▸ Exercise
Retype the lines of the records starting at the line containing "family: Colchicaceae" and ending at the line containing "scientific name: Nymphalis californica", both included, with no changes.

▸ The records

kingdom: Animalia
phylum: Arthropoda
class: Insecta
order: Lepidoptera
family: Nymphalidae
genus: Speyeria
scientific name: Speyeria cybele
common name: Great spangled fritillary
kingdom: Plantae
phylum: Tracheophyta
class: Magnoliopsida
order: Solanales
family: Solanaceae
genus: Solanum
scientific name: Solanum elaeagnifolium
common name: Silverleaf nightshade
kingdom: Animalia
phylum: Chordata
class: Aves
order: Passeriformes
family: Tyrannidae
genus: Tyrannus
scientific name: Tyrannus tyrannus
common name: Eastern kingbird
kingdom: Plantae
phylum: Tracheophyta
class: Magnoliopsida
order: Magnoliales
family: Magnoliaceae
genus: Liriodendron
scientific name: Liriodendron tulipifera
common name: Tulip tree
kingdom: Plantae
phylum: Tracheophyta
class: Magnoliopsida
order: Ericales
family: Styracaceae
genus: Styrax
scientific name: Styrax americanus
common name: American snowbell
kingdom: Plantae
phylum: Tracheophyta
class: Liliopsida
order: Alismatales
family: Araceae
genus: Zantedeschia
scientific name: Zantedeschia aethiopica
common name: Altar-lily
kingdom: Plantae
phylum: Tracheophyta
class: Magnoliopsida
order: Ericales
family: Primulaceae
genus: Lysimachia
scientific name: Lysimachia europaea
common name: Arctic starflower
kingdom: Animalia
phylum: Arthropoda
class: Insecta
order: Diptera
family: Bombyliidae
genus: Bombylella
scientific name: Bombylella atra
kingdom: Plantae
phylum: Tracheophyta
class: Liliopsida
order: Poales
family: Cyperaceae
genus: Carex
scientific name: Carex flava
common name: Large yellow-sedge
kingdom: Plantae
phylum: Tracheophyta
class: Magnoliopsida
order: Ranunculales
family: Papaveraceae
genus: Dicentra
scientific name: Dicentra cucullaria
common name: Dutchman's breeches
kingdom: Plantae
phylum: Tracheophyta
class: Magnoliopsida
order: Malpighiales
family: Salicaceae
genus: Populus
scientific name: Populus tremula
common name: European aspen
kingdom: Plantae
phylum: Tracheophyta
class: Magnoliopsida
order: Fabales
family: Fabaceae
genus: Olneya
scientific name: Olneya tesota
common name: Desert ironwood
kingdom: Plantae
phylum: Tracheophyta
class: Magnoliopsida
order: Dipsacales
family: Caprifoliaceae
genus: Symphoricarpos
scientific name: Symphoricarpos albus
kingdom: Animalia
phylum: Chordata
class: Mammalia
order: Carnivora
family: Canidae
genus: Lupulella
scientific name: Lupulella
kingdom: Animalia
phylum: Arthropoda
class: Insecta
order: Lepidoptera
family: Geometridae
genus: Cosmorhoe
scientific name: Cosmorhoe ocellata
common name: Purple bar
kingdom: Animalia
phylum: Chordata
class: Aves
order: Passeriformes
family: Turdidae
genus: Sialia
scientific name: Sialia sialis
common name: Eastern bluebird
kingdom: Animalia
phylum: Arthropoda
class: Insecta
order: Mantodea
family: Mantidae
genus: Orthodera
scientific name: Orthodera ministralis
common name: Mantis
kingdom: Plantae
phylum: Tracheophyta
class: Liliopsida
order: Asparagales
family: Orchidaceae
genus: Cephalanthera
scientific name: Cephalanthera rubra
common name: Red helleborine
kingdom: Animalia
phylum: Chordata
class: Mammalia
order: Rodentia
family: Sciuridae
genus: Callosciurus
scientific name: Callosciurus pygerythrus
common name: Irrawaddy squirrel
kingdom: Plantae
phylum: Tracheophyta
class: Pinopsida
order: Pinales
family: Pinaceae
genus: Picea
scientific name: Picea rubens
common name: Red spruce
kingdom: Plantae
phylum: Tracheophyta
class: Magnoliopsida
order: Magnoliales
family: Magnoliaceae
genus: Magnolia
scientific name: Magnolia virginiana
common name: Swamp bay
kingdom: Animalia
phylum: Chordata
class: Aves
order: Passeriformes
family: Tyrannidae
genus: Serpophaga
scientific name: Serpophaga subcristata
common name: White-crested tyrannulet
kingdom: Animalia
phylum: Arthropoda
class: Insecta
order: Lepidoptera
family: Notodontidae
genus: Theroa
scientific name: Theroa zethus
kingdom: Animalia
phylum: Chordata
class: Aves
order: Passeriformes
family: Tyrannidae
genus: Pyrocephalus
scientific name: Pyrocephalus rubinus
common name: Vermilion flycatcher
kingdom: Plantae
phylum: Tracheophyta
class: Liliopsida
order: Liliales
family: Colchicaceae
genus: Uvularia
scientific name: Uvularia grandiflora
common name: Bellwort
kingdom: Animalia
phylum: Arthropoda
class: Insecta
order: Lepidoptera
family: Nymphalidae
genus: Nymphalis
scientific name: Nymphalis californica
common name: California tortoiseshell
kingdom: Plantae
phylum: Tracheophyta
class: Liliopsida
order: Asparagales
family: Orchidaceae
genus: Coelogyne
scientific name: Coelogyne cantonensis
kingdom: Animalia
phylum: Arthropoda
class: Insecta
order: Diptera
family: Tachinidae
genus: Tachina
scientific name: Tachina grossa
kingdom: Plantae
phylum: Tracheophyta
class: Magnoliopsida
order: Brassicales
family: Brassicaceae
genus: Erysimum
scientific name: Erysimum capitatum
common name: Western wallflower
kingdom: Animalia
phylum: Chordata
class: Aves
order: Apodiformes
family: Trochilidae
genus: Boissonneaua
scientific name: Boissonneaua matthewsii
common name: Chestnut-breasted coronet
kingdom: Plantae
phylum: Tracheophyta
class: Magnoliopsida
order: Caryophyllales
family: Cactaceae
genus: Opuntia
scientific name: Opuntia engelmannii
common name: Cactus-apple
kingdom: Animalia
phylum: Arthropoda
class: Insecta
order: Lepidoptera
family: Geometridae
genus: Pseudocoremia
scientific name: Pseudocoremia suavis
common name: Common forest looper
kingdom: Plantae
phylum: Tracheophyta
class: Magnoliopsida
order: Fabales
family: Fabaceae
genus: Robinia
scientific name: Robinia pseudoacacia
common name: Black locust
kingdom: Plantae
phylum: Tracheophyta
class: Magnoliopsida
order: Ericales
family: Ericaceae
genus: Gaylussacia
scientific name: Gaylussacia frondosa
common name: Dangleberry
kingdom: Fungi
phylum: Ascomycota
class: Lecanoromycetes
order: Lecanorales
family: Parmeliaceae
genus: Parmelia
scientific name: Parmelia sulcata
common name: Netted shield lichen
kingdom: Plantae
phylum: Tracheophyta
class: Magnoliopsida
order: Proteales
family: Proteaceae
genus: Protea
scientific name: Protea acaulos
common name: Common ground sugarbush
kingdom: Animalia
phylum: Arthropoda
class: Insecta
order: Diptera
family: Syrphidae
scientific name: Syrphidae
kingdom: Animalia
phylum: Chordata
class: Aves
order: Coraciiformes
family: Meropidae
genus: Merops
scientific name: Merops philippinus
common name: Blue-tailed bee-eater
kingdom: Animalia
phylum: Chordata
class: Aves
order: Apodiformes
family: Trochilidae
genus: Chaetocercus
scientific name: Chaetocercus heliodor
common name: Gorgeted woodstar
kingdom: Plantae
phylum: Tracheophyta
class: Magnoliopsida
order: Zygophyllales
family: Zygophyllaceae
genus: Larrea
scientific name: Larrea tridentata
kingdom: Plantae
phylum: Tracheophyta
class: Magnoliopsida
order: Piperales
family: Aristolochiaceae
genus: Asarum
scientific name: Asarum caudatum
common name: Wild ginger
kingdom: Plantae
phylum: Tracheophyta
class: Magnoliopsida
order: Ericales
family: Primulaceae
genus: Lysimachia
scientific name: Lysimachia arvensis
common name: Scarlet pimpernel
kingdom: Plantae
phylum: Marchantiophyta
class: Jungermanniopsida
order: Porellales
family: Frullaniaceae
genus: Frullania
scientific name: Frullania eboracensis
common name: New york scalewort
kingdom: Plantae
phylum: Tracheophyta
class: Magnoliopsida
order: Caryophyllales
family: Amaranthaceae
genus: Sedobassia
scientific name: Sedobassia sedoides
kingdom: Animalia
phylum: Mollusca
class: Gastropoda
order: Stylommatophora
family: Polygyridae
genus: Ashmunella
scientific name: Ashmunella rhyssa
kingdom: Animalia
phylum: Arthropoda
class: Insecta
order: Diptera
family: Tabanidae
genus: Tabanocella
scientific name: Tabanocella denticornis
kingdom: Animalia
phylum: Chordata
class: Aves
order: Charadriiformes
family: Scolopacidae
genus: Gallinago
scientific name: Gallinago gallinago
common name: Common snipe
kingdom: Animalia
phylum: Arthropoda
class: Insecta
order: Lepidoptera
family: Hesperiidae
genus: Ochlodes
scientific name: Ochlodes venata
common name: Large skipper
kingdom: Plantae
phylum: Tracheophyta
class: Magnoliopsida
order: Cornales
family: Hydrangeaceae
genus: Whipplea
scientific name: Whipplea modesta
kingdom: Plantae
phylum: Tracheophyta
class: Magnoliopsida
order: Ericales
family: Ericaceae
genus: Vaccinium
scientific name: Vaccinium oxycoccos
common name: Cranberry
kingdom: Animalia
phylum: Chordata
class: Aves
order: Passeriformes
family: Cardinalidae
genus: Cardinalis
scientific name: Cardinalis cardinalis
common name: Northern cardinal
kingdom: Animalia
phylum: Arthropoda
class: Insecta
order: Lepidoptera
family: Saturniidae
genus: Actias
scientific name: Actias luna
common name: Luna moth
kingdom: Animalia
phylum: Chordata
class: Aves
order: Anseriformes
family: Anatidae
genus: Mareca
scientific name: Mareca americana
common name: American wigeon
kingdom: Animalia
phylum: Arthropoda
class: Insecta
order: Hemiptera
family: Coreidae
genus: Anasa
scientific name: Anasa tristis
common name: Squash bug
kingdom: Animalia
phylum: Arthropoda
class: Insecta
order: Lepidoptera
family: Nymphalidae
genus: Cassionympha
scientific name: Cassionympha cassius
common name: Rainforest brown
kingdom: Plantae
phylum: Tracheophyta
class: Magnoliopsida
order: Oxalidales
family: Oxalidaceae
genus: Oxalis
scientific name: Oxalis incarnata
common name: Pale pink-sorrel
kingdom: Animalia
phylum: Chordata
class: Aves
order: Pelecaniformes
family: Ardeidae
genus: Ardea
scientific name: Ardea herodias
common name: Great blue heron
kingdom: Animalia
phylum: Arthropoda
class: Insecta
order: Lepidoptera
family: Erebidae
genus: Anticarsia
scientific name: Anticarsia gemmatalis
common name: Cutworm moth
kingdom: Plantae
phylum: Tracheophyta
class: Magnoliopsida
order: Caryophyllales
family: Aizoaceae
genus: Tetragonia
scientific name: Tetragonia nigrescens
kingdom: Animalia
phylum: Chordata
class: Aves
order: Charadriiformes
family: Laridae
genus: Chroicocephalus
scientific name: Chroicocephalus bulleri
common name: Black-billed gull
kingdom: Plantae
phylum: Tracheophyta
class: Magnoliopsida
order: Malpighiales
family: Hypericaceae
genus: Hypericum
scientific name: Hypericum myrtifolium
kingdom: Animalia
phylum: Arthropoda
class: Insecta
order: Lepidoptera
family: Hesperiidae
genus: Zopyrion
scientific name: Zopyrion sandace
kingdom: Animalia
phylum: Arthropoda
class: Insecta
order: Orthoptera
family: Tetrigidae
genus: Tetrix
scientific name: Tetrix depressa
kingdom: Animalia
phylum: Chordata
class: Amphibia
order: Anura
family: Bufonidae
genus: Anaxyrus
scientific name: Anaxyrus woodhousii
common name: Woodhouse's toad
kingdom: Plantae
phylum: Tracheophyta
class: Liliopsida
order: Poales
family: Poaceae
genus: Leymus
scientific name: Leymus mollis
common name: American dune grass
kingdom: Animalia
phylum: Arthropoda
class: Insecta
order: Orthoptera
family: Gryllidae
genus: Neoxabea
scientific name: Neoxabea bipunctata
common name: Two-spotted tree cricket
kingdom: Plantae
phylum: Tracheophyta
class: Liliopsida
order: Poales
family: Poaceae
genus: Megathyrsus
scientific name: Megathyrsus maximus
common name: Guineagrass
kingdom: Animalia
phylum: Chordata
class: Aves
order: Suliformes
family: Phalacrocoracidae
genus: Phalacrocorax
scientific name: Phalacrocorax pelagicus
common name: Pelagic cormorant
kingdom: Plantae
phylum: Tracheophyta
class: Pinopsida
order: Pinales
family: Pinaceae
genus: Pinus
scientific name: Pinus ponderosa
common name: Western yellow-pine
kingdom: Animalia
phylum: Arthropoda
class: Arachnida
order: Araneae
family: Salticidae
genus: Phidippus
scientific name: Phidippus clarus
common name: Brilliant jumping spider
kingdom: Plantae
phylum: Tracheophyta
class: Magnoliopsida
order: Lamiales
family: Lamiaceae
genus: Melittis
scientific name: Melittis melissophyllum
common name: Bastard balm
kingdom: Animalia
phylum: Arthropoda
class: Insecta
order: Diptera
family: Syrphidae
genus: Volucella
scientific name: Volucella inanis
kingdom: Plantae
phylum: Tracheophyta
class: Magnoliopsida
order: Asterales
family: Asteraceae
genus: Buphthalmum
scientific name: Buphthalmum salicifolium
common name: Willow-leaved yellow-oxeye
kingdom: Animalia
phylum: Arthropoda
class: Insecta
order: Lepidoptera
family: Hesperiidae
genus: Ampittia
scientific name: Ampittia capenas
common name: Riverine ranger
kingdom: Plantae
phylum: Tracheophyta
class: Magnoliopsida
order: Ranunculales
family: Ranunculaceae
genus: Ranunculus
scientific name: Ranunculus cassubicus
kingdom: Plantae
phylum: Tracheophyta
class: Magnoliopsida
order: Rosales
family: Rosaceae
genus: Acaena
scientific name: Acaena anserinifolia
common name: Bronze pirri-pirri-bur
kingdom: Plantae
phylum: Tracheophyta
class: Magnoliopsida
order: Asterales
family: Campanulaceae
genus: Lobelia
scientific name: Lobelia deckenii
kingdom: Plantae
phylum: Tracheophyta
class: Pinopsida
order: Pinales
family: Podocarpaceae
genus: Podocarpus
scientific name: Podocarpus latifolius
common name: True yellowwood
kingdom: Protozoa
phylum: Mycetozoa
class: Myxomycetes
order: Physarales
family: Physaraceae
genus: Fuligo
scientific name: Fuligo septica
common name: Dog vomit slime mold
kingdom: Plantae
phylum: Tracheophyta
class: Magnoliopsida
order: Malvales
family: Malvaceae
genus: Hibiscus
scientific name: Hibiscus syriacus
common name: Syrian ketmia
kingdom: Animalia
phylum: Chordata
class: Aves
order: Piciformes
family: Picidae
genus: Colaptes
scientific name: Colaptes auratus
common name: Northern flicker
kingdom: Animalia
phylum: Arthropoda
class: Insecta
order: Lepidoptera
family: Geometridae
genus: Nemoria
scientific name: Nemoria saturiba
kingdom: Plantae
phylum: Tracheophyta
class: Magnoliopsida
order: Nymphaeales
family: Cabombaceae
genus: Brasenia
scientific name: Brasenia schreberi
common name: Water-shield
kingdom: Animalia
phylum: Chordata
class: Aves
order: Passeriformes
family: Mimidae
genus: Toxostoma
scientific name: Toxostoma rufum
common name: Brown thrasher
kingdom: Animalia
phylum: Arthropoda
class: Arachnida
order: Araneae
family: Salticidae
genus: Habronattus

▸ Response to this exercise
family: Colchicaceae
genus: Uvularia
scientific name: Uvularia grandiflora
common name: Bellwort
kingdom: Animalia
phylum: Arthropoda
class: Insecta
order: Lepidoptera
family: Nymphalidae
genus: Nymphalis
scientific name: Nymphalis californica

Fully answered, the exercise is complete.